For a while I feel like I’ve lacked any kind of relationship with my mum and I blame it on the age gap between me and my youngest sister.
I am 26 and my youngest sister is 11. At 15 it didn’t seem so bad but as I got older I think it sucks. Also have a brother aged 21 and a sister aged 15 in between.
It’s probably not the same for all children with siblings with significant age gaps but I feel like I lack that normal kind of mother and daughter relationship with my mum and the relationship my mother has with my grandmother.
Naturally when I was a teenager my mum was always busy with the young children. I get that, I am a mother of two children myself. My friends went shopping, to the cinema, out for coffee with their mums. Me and my mum didn’t do anything ever. My younger siblings ruled the roost and never give me any privacy constantly in and other of my room whilst I tried to study, chill out etc. I moved out when I was 18.
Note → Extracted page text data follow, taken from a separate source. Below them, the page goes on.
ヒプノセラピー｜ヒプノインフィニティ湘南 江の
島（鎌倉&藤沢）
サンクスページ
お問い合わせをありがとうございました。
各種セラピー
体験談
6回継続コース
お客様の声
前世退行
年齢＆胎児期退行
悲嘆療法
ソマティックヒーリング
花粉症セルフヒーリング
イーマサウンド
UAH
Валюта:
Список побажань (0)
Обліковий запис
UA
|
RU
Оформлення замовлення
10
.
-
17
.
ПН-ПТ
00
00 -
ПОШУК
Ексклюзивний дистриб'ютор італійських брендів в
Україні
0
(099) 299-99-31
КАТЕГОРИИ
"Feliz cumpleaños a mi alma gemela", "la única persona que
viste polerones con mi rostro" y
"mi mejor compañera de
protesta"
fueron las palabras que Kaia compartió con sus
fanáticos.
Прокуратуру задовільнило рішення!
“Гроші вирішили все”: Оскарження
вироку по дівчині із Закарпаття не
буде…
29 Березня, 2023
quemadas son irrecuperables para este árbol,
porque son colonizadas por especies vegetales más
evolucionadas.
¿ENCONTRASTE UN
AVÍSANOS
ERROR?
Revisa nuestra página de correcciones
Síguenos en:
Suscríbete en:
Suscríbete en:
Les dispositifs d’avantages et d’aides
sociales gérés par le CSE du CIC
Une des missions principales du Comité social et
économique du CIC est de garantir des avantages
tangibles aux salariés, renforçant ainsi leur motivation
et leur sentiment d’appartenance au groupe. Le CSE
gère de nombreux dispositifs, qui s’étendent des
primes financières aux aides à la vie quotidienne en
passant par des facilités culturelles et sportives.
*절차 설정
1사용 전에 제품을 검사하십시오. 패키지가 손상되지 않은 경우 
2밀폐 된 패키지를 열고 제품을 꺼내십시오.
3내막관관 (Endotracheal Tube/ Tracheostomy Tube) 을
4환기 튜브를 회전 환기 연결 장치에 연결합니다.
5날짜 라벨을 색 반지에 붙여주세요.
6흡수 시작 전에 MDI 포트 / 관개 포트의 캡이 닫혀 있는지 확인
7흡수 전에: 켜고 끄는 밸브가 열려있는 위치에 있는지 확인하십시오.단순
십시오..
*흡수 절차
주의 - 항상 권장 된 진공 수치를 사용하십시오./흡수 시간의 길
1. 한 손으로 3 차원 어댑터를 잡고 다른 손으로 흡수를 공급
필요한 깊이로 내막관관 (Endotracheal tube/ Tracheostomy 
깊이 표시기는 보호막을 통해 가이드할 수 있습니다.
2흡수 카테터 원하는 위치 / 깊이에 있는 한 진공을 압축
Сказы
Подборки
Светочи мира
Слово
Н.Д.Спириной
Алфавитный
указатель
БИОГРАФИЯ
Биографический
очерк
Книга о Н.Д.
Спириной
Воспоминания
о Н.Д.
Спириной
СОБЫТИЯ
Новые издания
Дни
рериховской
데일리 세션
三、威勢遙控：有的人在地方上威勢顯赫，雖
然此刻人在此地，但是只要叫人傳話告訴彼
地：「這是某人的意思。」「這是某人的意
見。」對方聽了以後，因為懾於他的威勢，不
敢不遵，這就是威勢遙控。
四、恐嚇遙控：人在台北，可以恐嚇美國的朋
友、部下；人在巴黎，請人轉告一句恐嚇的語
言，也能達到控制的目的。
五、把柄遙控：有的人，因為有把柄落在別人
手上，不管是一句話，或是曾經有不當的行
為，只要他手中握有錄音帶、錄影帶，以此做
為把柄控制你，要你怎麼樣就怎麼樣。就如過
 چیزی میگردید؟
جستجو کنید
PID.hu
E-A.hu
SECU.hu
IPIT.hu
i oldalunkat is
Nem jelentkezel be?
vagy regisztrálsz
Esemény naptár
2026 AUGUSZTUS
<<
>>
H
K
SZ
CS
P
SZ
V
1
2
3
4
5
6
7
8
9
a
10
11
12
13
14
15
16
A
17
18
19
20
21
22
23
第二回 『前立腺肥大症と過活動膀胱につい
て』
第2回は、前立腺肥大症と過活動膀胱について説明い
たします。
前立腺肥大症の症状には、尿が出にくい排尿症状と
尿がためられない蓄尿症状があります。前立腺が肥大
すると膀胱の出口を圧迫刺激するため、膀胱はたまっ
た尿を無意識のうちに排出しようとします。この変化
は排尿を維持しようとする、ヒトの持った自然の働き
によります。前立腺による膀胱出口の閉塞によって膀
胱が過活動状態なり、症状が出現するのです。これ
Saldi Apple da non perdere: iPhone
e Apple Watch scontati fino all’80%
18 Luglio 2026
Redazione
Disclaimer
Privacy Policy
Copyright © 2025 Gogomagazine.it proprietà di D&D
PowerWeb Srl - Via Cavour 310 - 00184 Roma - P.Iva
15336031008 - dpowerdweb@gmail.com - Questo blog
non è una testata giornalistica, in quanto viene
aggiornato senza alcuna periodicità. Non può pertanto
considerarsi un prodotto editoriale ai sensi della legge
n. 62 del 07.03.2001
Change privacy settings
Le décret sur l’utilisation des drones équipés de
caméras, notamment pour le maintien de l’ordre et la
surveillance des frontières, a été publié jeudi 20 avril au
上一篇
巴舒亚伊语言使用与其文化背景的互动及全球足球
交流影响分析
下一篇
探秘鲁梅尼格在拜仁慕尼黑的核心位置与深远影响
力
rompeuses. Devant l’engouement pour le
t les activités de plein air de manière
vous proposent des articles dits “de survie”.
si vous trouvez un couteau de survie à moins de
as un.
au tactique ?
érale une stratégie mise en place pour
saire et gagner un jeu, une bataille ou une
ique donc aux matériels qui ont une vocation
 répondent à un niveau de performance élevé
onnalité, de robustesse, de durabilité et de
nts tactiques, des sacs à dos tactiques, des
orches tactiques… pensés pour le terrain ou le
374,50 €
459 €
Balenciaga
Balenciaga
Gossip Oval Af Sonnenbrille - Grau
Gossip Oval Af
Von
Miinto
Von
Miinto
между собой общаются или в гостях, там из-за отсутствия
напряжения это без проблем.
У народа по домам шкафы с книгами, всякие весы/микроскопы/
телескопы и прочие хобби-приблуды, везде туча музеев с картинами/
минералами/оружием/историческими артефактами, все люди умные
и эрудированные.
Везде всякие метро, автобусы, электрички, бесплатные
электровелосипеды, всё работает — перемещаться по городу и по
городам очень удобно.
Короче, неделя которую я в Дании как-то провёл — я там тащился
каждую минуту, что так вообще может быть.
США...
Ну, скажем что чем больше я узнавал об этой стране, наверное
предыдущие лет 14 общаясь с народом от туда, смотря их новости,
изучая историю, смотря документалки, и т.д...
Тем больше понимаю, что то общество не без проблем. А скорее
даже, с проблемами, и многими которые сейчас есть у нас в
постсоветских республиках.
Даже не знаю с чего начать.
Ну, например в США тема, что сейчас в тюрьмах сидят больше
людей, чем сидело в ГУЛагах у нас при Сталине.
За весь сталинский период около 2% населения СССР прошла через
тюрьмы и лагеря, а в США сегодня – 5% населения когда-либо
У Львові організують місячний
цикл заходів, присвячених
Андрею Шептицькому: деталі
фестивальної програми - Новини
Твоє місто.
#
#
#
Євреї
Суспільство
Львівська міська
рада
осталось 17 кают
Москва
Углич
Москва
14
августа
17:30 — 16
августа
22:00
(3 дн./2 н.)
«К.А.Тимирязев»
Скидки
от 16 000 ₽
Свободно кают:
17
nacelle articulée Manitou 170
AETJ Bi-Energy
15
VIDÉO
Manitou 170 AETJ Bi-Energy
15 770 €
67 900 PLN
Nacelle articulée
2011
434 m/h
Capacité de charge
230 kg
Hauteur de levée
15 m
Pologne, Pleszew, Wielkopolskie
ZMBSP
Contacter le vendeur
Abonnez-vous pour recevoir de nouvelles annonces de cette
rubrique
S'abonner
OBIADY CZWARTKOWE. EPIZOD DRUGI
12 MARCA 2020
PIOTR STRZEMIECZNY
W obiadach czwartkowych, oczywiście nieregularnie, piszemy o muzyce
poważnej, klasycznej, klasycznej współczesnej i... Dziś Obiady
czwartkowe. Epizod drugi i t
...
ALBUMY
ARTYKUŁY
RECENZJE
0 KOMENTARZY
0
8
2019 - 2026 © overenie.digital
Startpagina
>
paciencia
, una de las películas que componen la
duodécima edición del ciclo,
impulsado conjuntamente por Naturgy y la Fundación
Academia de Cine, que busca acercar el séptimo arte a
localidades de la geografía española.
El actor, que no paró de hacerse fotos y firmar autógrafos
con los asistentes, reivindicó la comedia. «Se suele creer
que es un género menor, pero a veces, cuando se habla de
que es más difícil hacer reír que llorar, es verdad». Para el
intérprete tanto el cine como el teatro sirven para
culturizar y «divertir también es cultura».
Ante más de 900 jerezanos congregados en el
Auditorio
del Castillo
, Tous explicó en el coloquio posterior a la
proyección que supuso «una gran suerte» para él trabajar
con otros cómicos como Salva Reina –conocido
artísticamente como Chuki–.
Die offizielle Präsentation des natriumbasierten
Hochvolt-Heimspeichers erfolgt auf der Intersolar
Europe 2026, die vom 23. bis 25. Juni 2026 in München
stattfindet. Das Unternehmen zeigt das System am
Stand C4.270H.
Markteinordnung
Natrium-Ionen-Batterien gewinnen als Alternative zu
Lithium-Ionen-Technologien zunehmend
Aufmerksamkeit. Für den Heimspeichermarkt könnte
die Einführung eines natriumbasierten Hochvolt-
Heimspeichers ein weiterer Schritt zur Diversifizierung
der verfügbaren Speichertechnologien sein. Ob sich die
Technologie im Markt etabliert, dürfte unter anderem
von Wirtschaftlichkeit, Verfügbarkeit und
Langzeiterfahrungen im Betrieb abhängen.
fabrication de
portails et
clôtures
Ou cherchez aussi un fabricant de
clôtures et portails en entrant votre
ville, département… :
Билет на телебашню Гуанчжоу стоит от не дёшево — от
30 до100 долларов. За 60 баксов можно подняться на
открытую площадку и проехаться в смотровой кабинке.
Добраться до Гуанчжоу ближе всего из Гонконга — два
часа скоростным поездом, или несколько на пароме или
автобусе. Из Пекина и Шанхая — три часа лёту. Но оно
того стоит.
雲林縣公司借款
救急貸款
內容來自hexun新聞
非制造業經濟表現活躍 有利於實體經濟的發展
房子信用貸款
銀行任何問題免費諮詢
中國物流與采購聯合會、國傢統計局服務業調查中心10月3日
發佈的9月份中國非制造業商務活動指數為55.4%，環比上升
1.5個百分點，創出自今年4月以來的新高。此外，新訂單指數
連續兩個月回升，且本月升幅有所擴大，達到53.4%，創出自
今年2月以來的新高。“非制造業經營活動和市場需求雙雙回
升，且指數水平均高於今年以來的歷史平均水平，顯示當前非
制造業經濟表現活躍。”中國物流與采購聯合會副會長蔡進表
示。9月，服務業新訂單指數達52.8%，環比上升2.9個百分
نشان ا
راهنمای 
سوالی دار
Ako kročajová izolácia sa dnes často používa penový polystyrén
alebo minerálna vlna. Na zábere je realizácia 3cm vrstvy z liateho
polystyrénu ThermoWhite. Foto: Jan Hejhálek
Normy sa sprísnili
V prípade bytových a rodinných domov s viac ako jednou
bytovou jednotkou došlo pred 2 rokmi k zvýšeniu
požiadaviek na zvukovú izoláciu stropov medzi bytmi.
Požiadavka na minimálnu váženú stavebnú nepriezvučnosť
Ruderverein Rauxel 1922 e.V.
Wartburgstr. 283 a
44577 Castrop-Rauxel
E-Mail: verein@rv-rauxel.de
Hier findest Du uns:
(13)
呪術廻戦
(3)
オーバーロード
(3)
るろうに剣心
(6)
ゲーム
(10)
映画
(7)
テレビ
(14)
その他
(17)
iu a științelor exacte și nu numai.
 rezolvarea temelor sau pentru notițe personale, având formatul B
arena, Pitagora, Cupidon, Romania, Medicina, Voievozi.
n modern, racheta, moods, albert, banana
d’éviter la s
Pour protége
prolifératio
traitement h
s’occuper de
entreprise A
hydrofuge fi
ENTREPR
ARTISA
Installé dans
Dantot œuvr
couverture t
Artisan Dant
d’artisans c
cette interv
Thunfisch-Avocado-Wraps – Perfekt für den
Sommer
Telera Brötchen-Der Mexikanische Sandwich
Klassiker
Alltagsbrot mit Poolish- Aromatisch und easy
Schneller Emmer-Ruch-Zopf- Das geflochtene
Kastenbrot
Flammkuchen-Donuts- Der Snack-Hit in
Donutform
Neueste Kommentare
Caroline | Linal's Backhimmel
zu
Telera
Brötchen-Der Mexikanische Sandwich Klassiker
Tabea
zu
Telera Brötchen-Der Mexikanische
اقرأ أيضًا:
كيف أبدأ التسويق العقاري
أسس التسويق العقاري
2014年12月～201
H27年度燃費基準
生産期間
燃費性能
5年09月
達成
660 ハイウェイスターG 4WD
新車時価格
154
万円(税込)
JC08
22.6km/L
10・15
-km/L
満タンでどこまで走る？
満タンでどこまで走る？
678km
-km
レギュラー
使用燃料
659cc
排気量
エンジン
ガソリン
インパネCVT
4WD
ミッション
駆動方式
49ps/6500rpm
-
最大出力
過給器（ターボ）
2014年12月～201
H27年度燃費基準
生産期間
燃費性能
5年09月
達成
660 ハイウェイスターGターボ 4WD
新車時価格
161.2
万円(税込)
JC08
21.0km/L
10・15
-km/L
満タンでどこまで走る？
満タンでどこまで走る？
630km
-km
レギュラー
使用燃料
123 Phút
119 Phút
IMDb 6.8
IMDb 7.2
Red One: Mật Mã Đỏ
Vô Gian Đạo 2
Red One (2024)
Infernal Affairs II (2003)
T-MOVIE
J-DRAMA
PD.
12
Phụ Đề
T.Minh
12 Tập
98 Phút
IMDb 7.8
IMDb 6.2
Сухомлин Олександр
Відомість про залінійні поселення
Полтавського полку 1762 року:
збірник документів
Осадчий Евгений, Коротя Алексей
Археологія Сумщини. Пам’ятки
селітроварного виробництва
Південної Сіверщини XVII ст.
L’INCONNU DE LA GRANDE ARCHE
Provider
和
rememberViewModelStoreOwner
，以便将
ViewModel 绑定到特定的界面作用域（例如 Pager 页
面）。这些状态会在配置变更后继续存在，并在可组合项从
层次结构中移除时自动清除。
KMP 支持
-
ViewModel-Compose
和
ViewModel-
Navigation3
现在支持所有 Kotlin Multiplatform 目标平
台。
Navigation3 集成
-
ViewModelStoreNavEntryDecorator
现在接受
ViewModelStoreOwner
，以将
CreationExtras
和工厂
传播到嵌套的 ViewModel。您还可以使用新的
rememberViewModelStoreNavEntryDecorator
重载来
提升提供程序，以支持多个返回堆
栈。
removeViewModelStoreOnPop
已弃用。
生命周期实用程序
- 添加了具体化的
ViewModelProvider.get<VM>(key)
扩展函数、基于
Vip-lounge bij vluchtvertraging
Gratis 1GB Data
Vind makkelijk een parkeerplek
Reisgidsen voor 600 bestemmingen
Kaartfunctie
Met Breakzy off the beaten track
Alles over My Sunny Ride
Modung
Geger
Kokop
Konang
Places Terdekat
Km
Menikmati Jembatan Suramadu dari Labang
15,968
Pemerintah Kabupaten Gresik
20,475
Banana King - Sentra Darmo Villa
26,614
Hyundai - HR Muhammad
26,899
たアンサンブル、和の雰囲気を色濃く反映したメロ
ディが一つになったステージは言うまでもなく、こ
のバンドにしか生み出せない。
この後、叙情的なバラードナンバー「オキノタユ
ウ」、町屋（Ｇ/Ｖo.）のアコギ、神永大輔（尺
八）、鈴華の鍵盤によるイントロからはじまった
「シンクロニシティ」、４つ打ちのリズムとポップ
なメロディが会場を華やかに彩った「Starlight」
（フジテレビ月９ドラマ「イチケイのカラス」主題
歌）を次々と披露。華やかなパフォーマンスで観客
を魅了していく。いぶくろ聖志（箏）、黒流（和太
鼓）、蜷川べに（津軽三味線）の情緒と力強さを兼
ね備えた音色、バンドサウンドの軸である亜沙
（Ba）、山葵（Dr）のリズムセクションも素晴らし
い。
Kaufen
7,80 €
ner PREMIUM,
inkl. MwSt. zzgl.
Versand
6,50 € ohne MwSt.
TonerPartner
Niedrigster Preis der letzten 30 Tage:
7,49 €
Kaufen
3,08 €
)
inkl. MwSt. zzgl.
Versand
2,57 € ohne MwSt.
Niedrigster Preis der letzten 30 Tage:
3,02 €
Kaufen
I’m not sure what my question is but does anyone feel like this?
I am envious of the relationship my Mil has with her two grown up daughters.
My mother spends hundreds on my younger sisters each Christmas. Now I don’t expect presents but she doesn’t get me anything at all, she buys for my children but sometimes I feel forgotten and lonely 😪😪
My mum never pops by or interested in meeting with me by myself just me and her.
I also don’t have a dad so I feel pretty worthless at the minute. I am feeling like I lack something!